Photo : Nadine Fraczkowski, permission de l’artiste
Imhof s’apparente donc à ce monde underground d’enfants trop riches et, rétrospectivement, on a du mal à situer ce que l’esthétique de la banlieue du début de la performance a affaire avec lui. Les uns achètent des contrefaçons, les autres s’offrent les produits authentiques.
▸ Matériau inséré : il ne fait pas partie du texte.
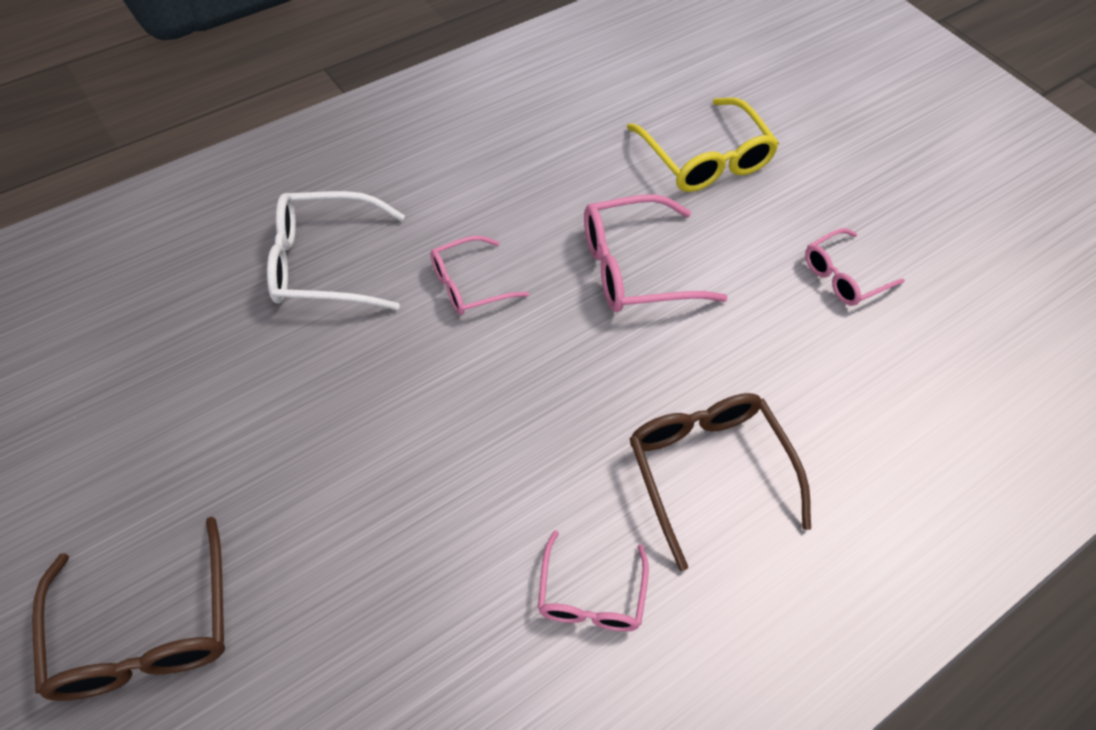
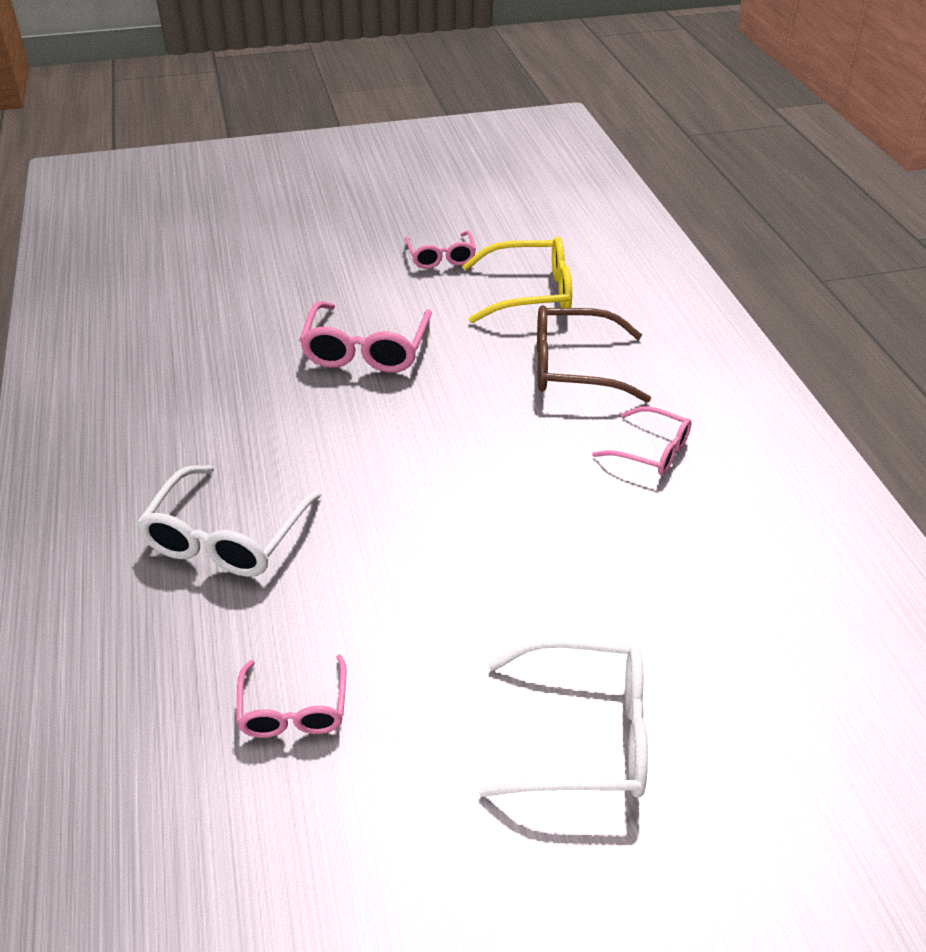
camera: 65 degrees left, 15 degrees down
brown glasses [32,517,225,701] -> white glasses [478,638,648,798]
pink glasses [430,236,529,315] -> pink glasses moved to [236,654,347,738]
yellow glasses [627,98,779,192] -> yellow glasses moved to [463,237,572,323]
En relisant notre émotion première à la lueur de ces détails – grands noms de la mode, mannequins choisis pour leur physique par un milieu de la mode accusé à juste titre d’inciter à une maigreur morbide, choix de partenariat avec de grosses galeries pour les œuvres présentées –, on ne peut qu’être mal à l’aise et ressentir combien il est difficile de parler des rapports de domination et de violence réels ou symboliques tout en se rattachant à un système élitiste et économiquement dominant. Le malaise fait partie de la performance, mais ce que nous voyons d’abord comme une critique acerbe de notre monde contemporain pourrait, à force de collusion avec les plus forts, devenir cynisme. La masse du peuple contre la petite meute de jeunes urbains cosmopolites, désœuvrés, riches et déprimés.